First published in The Jakarta Post (29/10/2022)
On Oct. 17, the President signed the long-awaited Personal Data Protection (PDP) Law No. 27/2022, which formalizes long-held expectations around data protection.
Modelled on the European Union’s General Data Protection Regulation (GDPR), the new law establishes responsibilities for the processing of personal data and rights, stipulating penalties for violations and importantly mandating the President to appoint an Indonesian Data Protection Authority (DPA).
Entities, those who own or process the data, whether public or private, are given a grace period of two years to prepare the mandatory data protection officers (DPOs) and other requirements set by the law. In the interim, the law provides the President with the authority to appoint a DPA that would be perceived as a neutral and trusted agency.
The authority will be responsible for supervising compliance of data controllers, receiving complaints and imposing sanctions for violations committed by data controllers and/or data processors as well as for resolving alleged cross-border violations by collaborating with foreign DPAs, as stipulated in Article 60.
How can this agency be independent in dealing with data protection conflicts, which may involve one of the government agencies, therefore, falling under the President’s auspices?
Until today, the government is still preparing a presidential decree on the new DPA, yet it remains unclear who the President will appoint as the head of the agency and whether or not the specialized independent DPA will be having strong enforcement powers.
Within the two-year grace period, the government should prioritize the establishment of the DPA along with a clearly defined structure and responsibilities. This is especially important because an independent DPA is a precondition for legal certainty. With this, there are several points that are worth considering.
First, the agency must be free from all outside influences and insulated from vested interests. Lately, a series of controversial events has spooked analysts and businesses that the DPA might follow its predecessor-like path, such as the Corruption Eradication Commission (KPK), which has gradually lost its autonomy with the passage of the new corruption law last year.
A draft of a financial sector development bill submitted by the Indonesian legislature in late September has also raised concerns that the bill would target Bank Indonesia’s (BI) hard-won independence. Not only does the bill widen the central bank’s mandate to buy government bonds and include economic growth, but it also allows politicians to sit as members of the BI’s board of governors.

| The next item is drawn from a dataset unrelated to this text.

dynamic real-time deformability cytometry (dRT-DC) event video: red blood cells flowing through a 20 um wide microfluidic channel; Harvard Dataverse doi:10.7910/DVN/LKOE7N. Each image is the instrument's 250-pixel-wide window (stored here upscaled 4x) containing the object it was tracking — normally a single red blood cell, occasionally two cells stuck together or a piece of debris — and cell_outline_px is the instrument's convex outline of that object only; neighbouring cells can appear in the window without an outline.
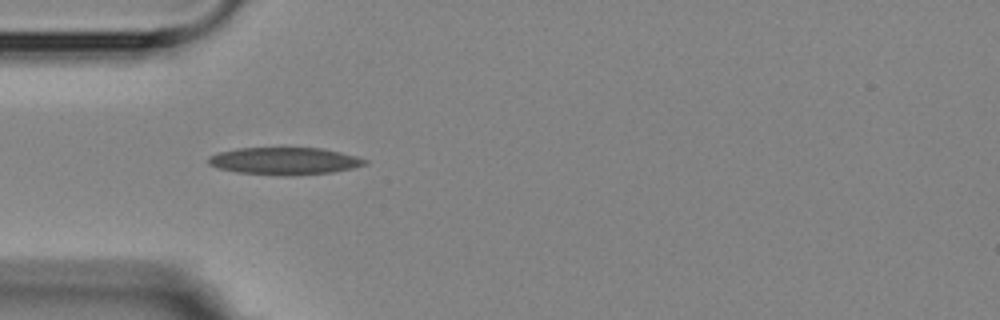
{"species": "Egyptian fruit bat (a non-hibernating species)", "species_latin": "Rousettus aegyptiacus", "temperature_condition": "room temperature", "stored_images_in_passage": 6, "camera_frame_rate_fps": 3000, "um_per_image_px": 0.085, "animal": {"sex": "female"}, "frame": {"image": 1, "passage_image": 4, "time_ms": 4.0, "image_size_px": [1000, 320], "cell_outline_px": [[368, 164], [352, 168], [332, 172], [288, 176], [284, 176], [236, 172], [220, 168], [208, 164], [208, 156], [216, 152], [236, 148], [324, 148], [356, 156], [368, 160]], "centroid_in_image_um": [24.17, 13.68], "position_along_channel_um": 60.8, "area_um2": 25.03}}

Put simply, such subsequent legislation efforts have undermined much lauded-independent institutions that had been the poster children of institutional reform. This raises fears whether regulating data protection practices will be construed as part of a broader effort to ensure the control of information circulated online under the mantle of national security interests.
Keeping the DPA independent is in the interest of citizens. Under such a complaints-making mechanism, when a data privacy concern is raised with the DPA against particular institutions, either a data controller or data processor, it is clear that conflicts of interest could emerge, especially where complaints against state-linked institutions apparently must be made to a regulator whose neutrality is contested.
In August alone, Indonesia witnessed five data breaches, three of which were linked with state-owned firms, comprising electricity firm PLN, construction firm Jasa Marga and telecom firm PT Telkom Indonesia, holding the data of millions of customers. Hence, neutrality would enable the agency to pursue significant systemic noncompliance through regulatory actions.
However, given the complex landscape of data protection, it is unavoidable that a DPA would need to continue to increase its workforce to handle complaints, especially those that implicate big tech firms or carry cross-border components. Ireland, for example, a digital economy with a current population of 5 million raised its workforce from 145 in 2021 to 190 in 2022 to foster an effective performance.
A recent study by the World Bank showed that the European parliament even called for infringement proceedings against member states that failed to meet Article 52 of the GPRD, namely providing a sufficient budget for DPAs.
It is without a doubt that the Indonesian DPA will operate in a high privacy risk environment – replete with social media platforms and companies that trade in personal information – and it should be provided with the financial and human resources necessary for fulfilling its obligation.
Finally, the presidential decree on the DPA should provide further clarity on how to determine which complaints are investigated and resolved by DPA. The law in its current form echoes a typical problem in Indonesia – overlapping authorities – which add confusion for citizens, businesses and other legal subjects.
For example, in the event of data cracking, the PDP Law requires an electronic system provider to notify a personal data owner of any breach involving his or her personal data through a written or electronic form within 3 times 24 hours subsequent to the occurrence of the breach. The data subject can submit an official complaint – in this case to the DPA – if the provider fails to meet its obligation. However, Article 43 of the Electronic Information and Transaction (ITE) Law states otherwise, requiring personal data owners to submit an official complaint to the Communications and Information Ministry or the police.
The government should ensure that all technical rules and practices are rectified and keep multiple regulators/state agencies from regulating the same activity.
Strong data protection and privacy rights are both fundamental to ensuring a safe and inclusive digital ecosystem and likewise the DPA is a precondition for digital trust. The DPA must be aimed at addressing “declining levels of trust” and responding to the community’s demand for something more to be done to address privacy risks and harms.